KyleAure commented 1 year ago

Thanks, Arjan for the background. I'm new to this spec and didn't know about the prior discussions.
I guess I'm here to offer a fresh perspective as someone who is just now getting involved with this spec. In that regard I agree, what we have today is better than the experience of running the platform TCK.

That being said, I think there is always room for improvement. I also do think there is a value in what you said:

[every test] can be deployed, debugged, and tinkered with standalone, and is isolated from other tests.

However, the downsides to that are we are left with a cluttered project structure with modules containing sparse content, and there is no published artifact that I can pull in and use to test my implementation at the implementation's source. So long as the TCK is written well, implementors should be spending more time resolving issues brought to life by the TCK, then messing around with the TCK itself.

I would argue that since the TCK exists in an open-source project that debugging, and tinkering with the tests is easy enough to accomplish without distributing the source code itself.

arjantijms commented 1 year ago

However, the downsides to that are we are left with a cluttered project structure with modules containing sparse content, and there is no published artifact that I can pull in and use to test my implementation at the implementation's source.

Actually, we do produce a binary artefact, but it's not published to maven central at the moment.

See: https://github.com/jakartaee/faces/blob/master/tck-dist/pom.xml

A locally installed version of that is pulled in by the test runner pom here:

https://github.com/eclipse-ee4j/glassfish/blob/master/appserver/tests/tck/faces/pom.xml#L63

I would argue that since the TCK exists in an open-source project that debugging, and tinkering with the tests is easy enough to accomplish without distributing the source code itself.

It's not necessarily about having the source or not. It's the fact here that each test is its own war, and it's a standard war that you can deploy everywhere. Some of the other TCKs you mention, like concurrency, create a micro archive within the test, which is then deployed. It's not possible to directly build that war independently using standard tools. It's of course still possible to debug, but grabbing the generated war file from the test for example is far less trivial and sometimes not even useful if Arquillian magic mode (testable mode) is used.

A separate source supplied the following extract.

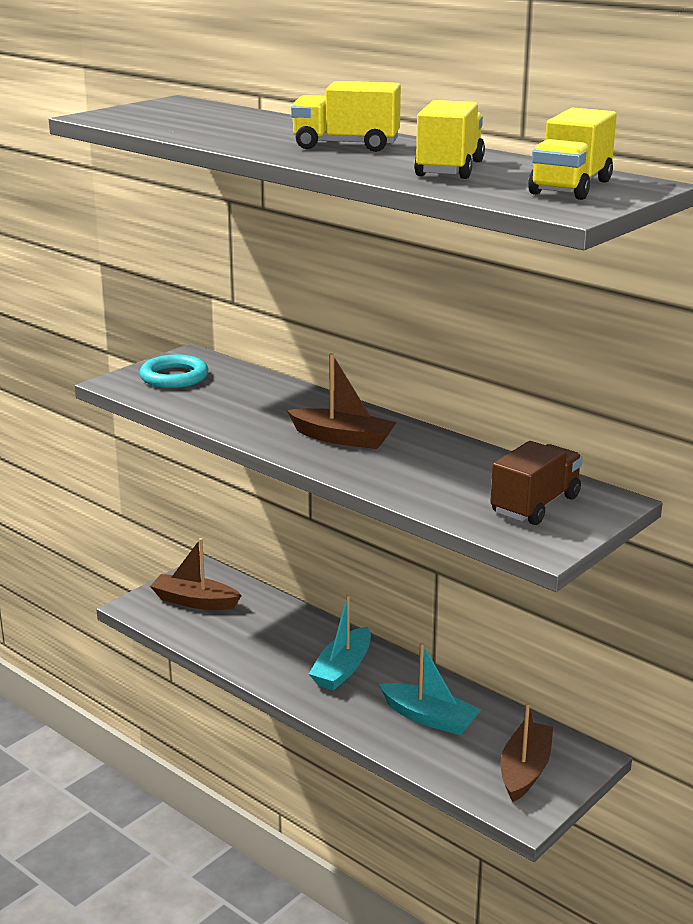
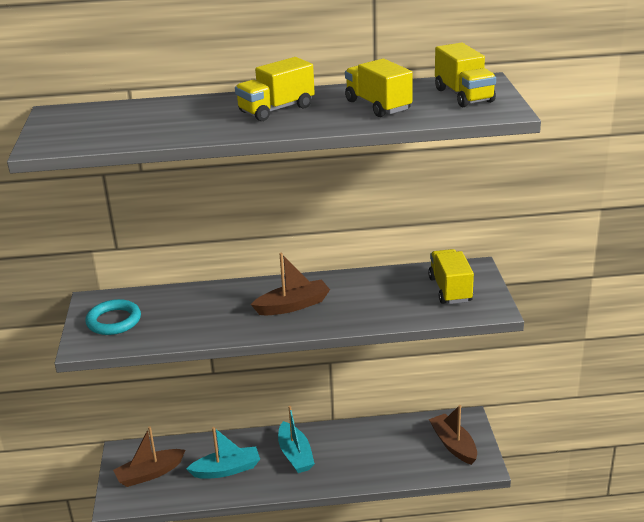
camera: 45 degrees left, 5 degrees up
(430, 718) = (376, 450): turquoise boat -> turquoise boat (227, 469)
(535, 505) = (450, 289): brown truck -> yellow truck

Which brings us to another issue.

The other TCKs are far from a consistent format. Some use the magic mode (like CDI), where the tests are injected with beans which are then tested. The test class is magically (under the hood) transferred to the server to be executed from there. Yet other TCKs build a more or less standard war, deploy that, and communicate with it over HTTP. Still other TCKs (like concurrency) deploy a kind of emulated testng to the server, and a generic test servlet runs tests and only returns true or false.